[Directive]: Render the lines below as a Markdown table with the columns "Row" and "Text", numbering each row and skipping blank lines. Omit the pictures.

(Chart comprehension data)
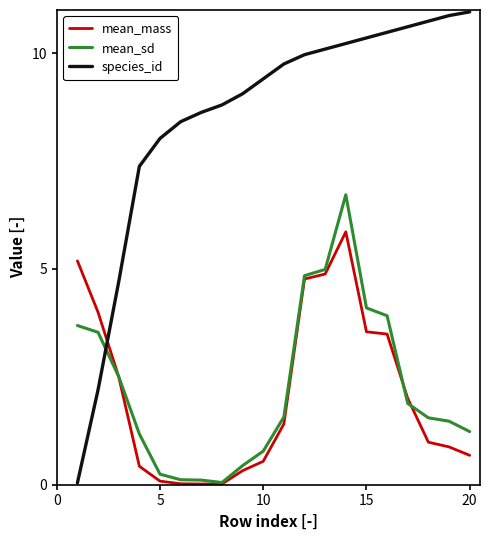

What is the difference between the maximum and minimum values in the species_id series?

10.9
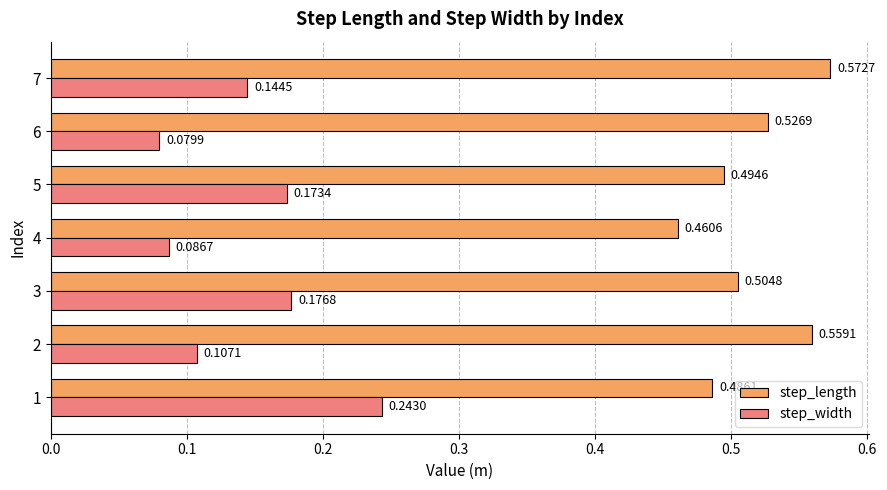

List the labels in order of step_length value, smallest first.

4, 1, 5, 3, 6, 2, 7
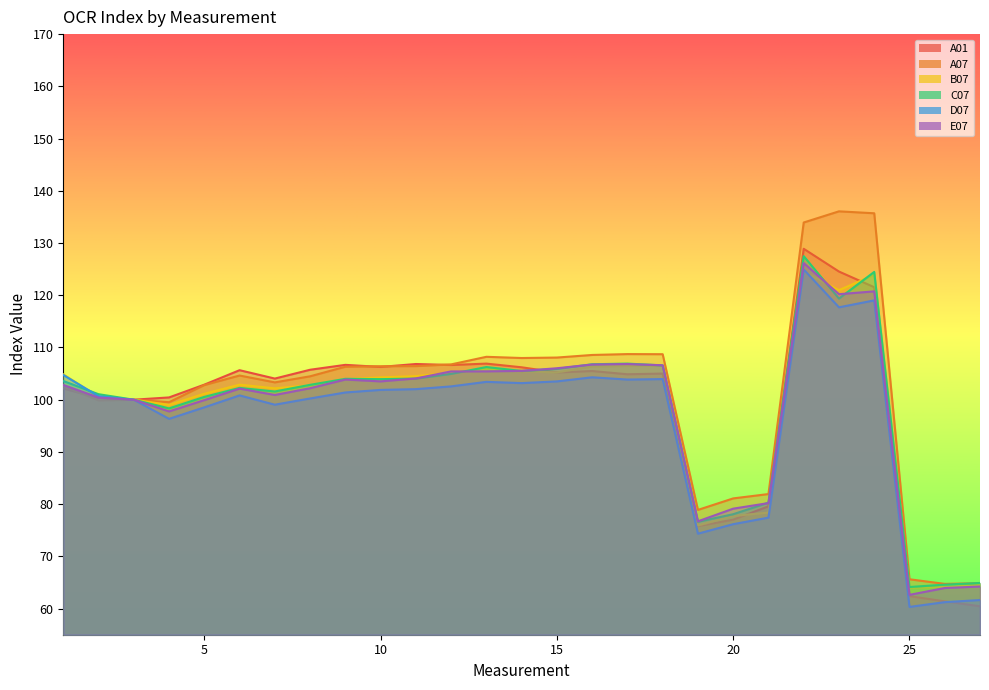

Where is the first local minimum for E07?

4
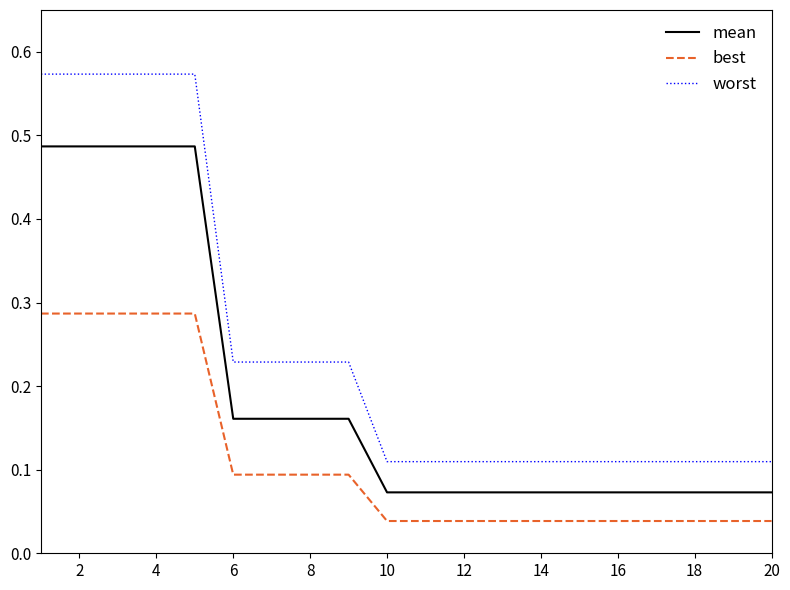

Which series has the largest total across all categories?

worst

[Answer to the exercise]:
| Row | Text |
|---|---|
| 1 | What is the difference between the maximum and minimum values in the species_id series? |
| 2 | 10.9 |
| 3 | List the labels in order of step_length value, smallest first. |
| 4 | 4, 1, 5, 3, 6, 2, 7 |
| 5 | Where is the first local minimum for E07? |
| 6 | 4 |
| 7 | Which series has the largest total across all categories? |
| 8 | worst |